== Yapılacak iş ==
Aşağıdaki Çin ile ABD rekabetini anlatan metinde "Teknolojiden ticarete" diye başlayan cümlede Çin devletinin uzun vadeli oyunu yönettiği hangi alanlar sayılıyor? Hepsini sıralayın.

== Metin alıntısı ==

====

İşte 9 maddede Çin hakimiyeti: Pekin hangi kritik konularda Amerika'yı geçti?

ABD Başkanı Donald Trump ve ekibinin Çin'e karşı başlattığı ticaret savaşı küresel ölçekte sarsıntılara neden oldu. Çok kutuplu dünyanın baş aktörlerinden biri olmaya hazırlanan Çin, Trump yönetiminin koyduğu tüm bariyerlere meydan okuyor. Malezya İslâm Üniversitesi'nde 'ASEAN Çalışmaları' adlı kürsüyü yöneten Profesör Phar Kim Beng, Asia Times için yazdığı makalede Çin'in ABD'yi solladığı 9 temel konuyu ele alıyor. Çarpıcı makaleyi TRHaber okuyucularına sunuyoruz.
ABD stratejistlerinin zihnini giderek daha fazla meşgul eden bir görüntü var: Artık sadece savunma amaçlı kıvrılmış değil, zarif bir şekilde Amerikan kel kartalının boynuna dolanmış bir Çin ejderhası... Tamamen boğmayı değil, kuşun nefesini düzenlemeyi amaçlıyor.
Sembolizm abartı değil. Zira uzun zamandır taklitçi olarak karikatürize edilen Çin'in artık sistemsel bir rakibe dönüştüğü, kritik iş ve güvenlik sektörlerinde ABD'yi geride bıraktığı ve silahlarıyla yendiği bir dünyayı ele alıyor.

Teknolojiden ticarete, para biriminden siber güce kadar Çin devleti uzun vadeli oyunu ustalıkla yönetiyor. Liberal demokrasilerin yenilik üretmede her zaman daha hızlı olacağı ve süreci daha iyi yöneteceği varsayımları Çin'in ağırlığı altında çöküyor.
Şimdi Çin'in sadece yetişmekle kalmayıp birçok açıdan rakiplerini hızla geçtiği stratejik sektörlere bir bakalım:
1-YARI İLETKENLER: BAĞIMLILIKTAN YAKIN PARİTEYE
Bir zamanlar Çin'in en önemli zaafı olan yarı iletkenler artık en dramatik kazanımlarının konusu haline geldi. Washington'ın Huawei'ye uyguladığı ambargolara ve gelişmiş litografi ekipmanlarına yönelik ihracat yasaklarına rağmen Pekin, yerel çip ekosistemine 1,5 trilyon yuandan fazla para akıttı.

====

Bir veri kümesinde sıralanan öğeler
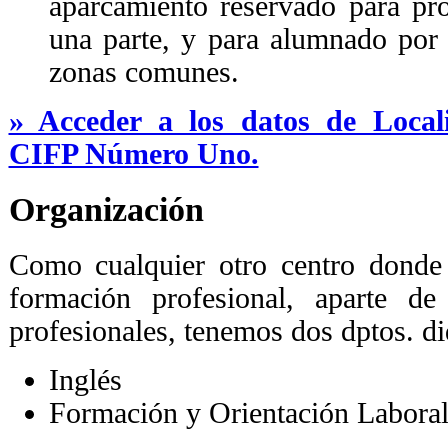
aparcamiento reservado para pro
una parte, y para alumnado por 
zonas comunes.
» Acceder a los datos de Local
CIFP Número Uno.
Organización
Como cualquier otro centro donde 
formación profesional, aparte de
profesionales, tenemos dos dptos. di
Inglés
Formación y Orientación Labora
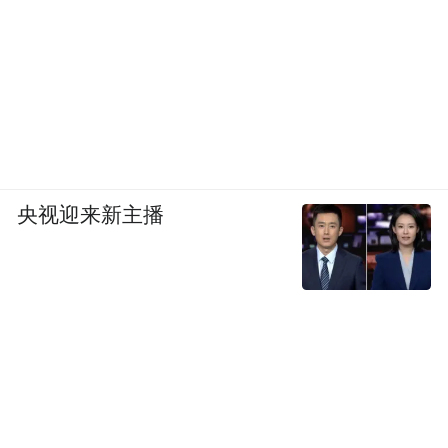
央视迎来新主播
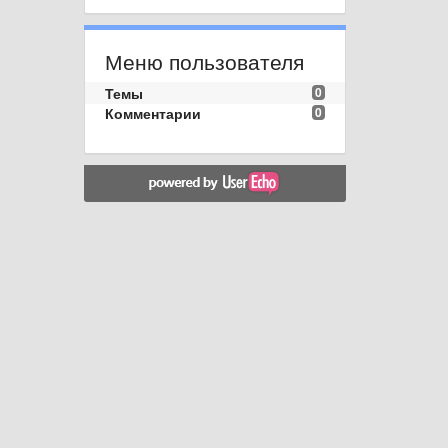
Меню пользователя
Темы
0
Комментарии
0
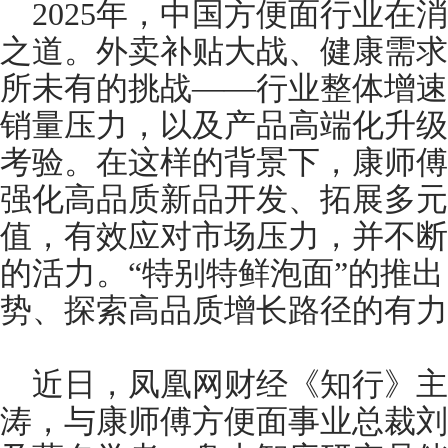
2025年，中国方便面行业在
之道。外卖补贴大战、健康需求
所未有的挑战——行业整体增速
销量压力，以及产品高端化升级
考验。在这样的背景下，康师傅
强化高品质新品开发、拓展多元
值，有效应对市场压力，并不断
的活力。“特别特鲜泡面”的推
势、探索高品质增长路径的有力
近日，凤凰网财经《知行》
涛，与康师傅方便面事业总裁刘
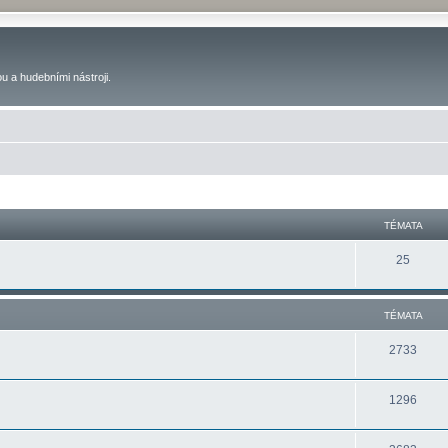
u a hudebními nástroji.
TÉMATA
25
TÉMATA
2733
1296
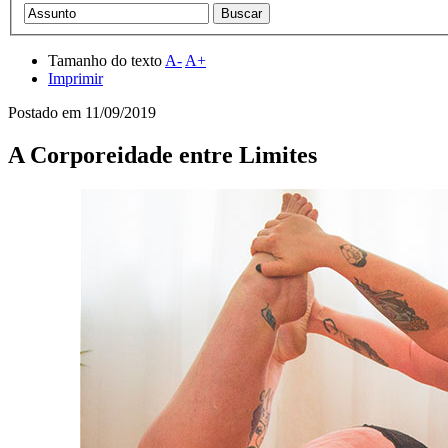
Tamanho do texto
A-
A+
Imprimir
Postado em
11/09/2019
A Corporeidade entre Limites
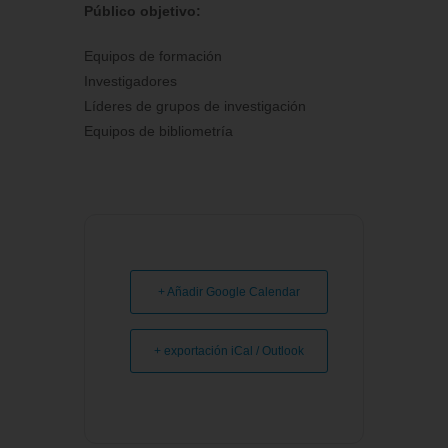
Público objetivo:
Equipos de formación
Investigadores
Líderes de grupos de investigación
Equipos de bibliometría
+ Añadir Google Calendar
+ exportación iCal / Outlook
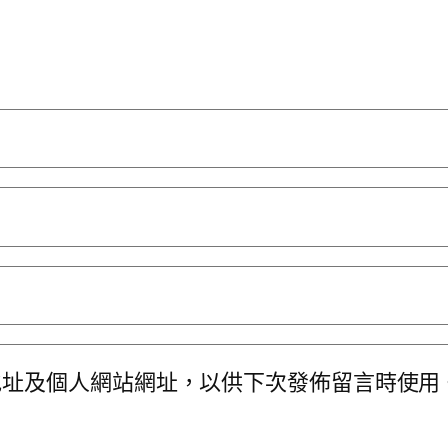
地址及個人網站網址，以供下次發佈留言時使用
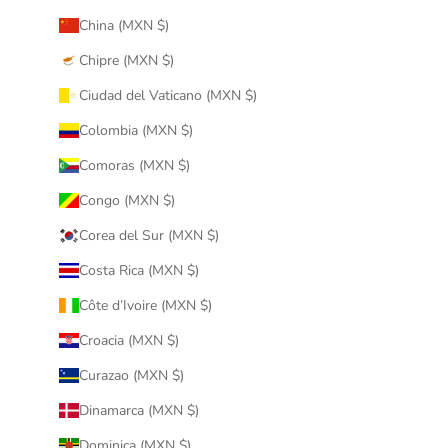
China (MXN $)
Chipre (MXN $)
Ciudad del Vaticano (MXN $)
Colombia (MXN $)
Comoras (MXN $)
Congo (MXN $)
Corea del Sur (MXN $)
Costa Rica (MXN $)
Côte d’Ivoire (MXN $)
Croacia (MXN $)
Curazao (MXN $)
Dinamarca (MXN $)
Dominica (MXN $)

====

== Görevin sonucu ==
Teknoloji, ticaret, para birimi ve siber güç.